Too little or too much iodine can have dramatic consequences on human health. Much can be accomplished with small measures, but these must consider local iodine variations, research from Somaliland shows.
Ground water is the main source of iodine to the Somali population, but the geographical variation is considerable. While earlier studies from the region have concluded the iodine intake to be excessive or that there is general iodine deficiency in the Somali population, researcher Espen Heen, and his team, show that both may be correct.
“In some areas the ground water hold high concentrations of iodine while in other areas it is more moderate or low,” says Heen, who worries that general measures to improve the intake of iodine, if implemented for the population as a whole, will affect the Somali people negatively.
Too little iodine during pregnancy affects the development of the brain and can cause severe sensory and motor impairments as well as reduced IQ. Further, in children and adults, it can affect the thyroid and cause hypothyroidism – a condition in which the thyroid gland does not produce enough of certain crucial hormones. Too much iodine can also damage the thyroid gland and lead to hyperthyroidism with subsequent heart failure.
Adding iodine to salt
“A good balance of iodine is crucial to a person’s health. But with the correct measures it is a relatively easy public health issue to solve,” says Heen.
The most common way to improve a population’s iodine intake is by adding iodine to salt. This is also the recommended strategy from WHO.
While this strategy may be efficient in a population with relatively similar iodine exposal, Heen and his team believe that their study, newly published in Journal of Nutrition, shows that this is not the case in Somaliland. They also believe their study describes a situation that is relevant for neighbouring countries on the Horn of Africa and other countries with similar variations in iodine intake.

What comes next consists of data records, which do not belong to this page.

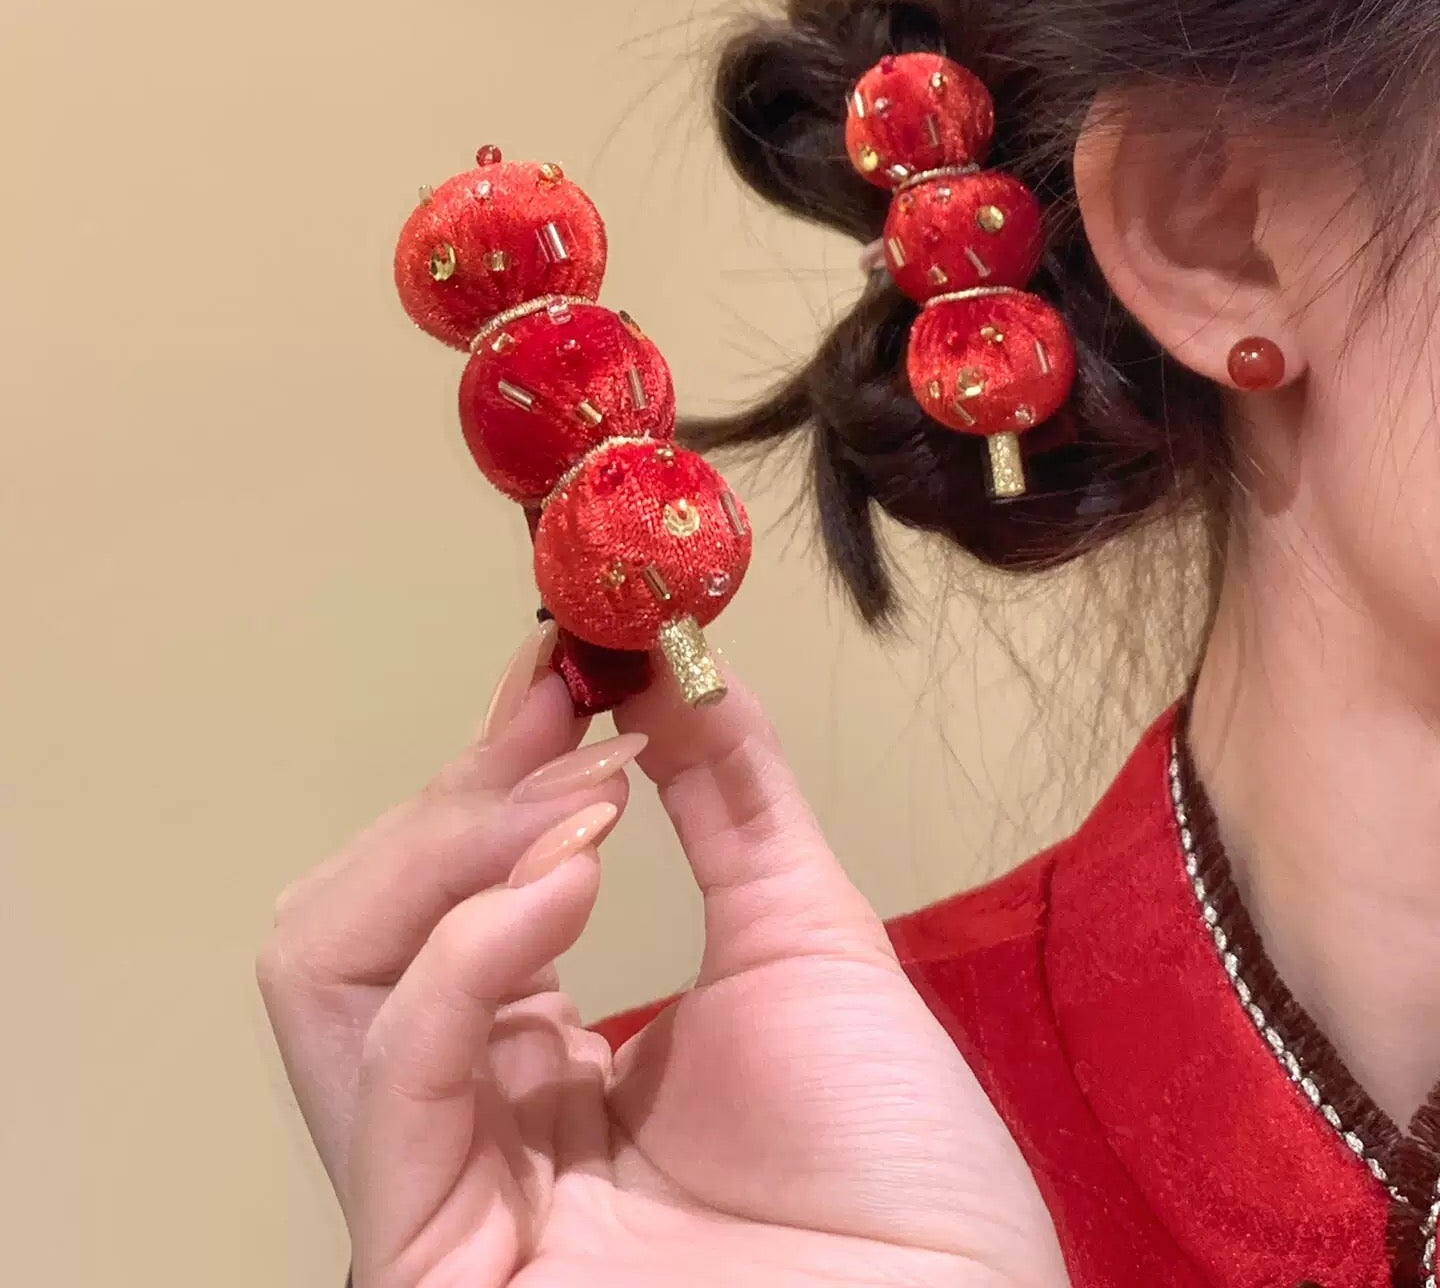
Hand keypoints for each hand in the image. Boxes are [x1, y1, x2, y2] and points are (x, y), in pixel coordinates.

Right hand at [259, 619, 1069, 1287]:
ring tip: (583, 809)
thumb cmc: (900, 1177)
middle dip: (457, 798)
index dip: (488, 766)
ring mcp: (442, 1195)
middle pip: (352, 922)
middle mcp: (470, 1126)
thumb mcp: (801, 942)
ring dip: (452, 845)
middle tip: (564, 720)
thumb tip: (660, 660)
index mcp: (537, 1067)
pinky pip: (397, 1058)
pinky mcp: (436, 1259)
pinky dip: (470, 933)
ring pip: (327, 973)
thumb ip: (722, 797)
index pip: (440, 894)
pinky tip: (568, 876)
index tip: (561, 656)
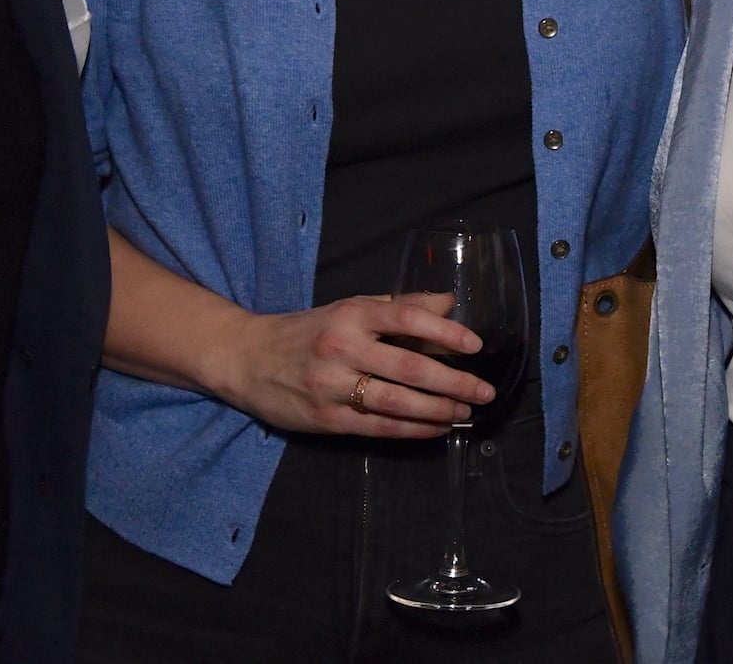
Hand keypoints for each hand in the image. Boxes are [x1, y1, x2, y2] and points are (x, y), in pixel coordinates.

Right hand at [217, 292, 493, 438]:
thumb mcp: (350, 307)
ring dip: (437, 411)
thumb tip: (449, 303)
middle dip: (453, 382)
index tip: (474, 344)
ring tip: (464, 413)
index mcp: (351, 315)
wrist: (248, 358)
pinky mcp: (326, 420)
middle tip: (484, 392)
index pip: (405, 319)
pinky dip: (412, 430)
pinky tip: (436, 429)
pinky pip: (378, 427)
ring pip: (396, 403)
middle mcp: (342, 348)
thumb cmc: (308, 330)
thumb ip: (399, 306)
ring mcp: (332, 387)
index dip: (444, 332)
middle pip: (409, 368)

“This study shows how we need to rethink the methodology of assessing and introducing iodine to large population groups in such areas. Locally adapted measures are vital to balance the population’s intake of iodine. Even across small geographical areas we detected notable differences in ground water iodine levels.”
The study that Heen and his team has conducted is twofold. They have compared standard and new assessment methodology in samples from 118 non-pregnant, healthy women aged 15-69 years residing in Hargeisa – the capital of Somaliland in the northern part of Somalia. 27 of the women were breastfeeding. The researchers have also gone back to two previous studies in Somalia and re-assessed these results based on their recent findings.
It is the first time the correlation between ground water iodine and iodine intake in the region is established firmly.
“We measured both the urinary iodine concentration and the household water iodine concentration across 24 hours. There were strong correlations between these, with iodine from household water contributing more than one-half of the total iodine intake. Physiological hydration and breastfeeding status we found to be the main predictors of urinary iodine concentration.”
Heen has conducted his research together with colleagues at the Institute of Health and Society at the University of Oslo in collaboration with Somali health workers and researchers at The University of Hargeisa. The project was part of a larger international NORAD-funded capacity-building project in Somalia.
The next step for Heen and his team is now to reach a dialogue with local health authorities in Somaliland and with UN organization about how to follow up and assess the findings further.